September 8, 2004 at 3:15 pm #359053PhillyMJS
Participant[QUOTE BY= fherbert] On your OS X server VPN setup, did you enter the dns server and search domain in the “Client Information Tab” in the “Settings” section on the VPN server in Server Admin??[/QUOTE]
Yes, I did. I used the local DNS (192.168.x.x) server running on the OS X box for the LAN, not the two upstream ones belonging to my ISP. Sometimes I still had problems, though, until I put the DNS and search domain info into the client-end PPTP network port configuration myself.
Also, I got PPTP VPN working in WinXP with that LCP Extensions checkbox I mentioned previously enabled.
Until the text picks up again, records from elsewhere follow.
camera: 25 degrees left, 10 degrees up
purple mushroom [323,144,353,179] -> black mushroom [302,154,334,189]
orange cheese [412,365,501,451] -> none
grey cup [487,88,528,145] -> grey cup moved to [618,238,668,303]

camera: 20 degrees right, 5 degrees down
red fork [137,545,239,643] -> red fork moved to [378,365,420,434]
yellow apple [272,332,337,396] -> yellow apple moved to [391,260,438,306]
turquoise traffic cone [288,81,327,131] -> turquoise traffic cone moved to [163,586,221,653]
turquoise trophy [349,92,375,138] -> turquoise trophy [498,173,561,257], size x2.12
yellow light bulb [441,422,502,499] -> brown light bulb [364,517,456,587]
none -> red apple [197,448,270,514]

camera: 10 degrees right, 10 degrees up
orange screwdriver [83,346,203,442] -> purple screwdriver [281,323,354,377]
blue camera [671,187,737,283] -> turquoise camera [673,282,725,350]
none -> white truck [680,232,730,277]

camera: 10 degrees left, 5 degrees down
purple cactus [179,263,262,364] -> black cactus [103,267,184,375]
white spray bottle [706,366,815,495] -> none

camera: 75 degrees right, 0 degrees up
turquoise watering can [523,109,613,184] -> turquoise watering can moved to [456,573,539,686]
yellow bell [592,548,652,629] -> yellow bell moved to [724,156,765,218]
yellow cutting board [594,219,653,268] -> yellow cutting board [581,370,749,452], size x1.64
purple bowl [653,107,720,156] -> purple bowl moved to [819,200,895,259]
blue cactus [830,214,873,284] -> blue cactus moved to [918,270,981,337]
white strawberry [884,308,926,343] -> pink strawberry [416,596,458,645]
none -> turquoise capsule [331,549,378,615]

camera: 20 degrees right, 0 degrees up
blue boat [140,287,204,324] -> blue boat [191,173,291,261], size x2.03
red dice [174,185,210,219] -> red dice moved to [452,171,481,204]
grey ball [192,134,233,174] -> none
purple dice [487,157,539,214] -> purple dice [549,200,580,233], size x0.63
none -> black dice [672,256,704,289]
Dunno why it wouldn’t work before.
~Philly
November 2, 2004 at 3:41 pm #359793AlanCE
ParticipantHey guys, found this thread when I Googled “Mac OS X Contacting VPN Server time out” … because, you see, after setting up the vpn service on my Xserve as per the documentation, and setting up VPN in my Internet Connect app on my workstation, no connection occurs, it just times out.
Nothing shows up in the Xserve vpn logs either, so I am apparently not even hitting the server with my request. I have read the link provided in this thread and all the docs i can find at apple’s site on the subject but just can’t seem to contact the server.
There is no firewall between my workstation and the server, in fact they’re on the same hub plugged into the same port in the router… any suggestions at all?
November 2, 2004 at 6:09 pm #359795AlanCE
ParticipantUgh, strange, the connection is being made now and I don’t recall changing squat. *shrug*
Now to figure out why I can’t use the VPN connection to browse and such.
January 4, 2005 at 10:06 pm #360313bpagliano
ParticipantI was having this issue for the last couple of weeks. I ended up doing the apple article that said to run the vpnadduserkey command, which did not fix it. I finally went into the workgroup manager and had it in inspector mode found the user entry that the vpnaddkeyuser command added, deleted that user and ran the command again and everything seems to be working as it should now.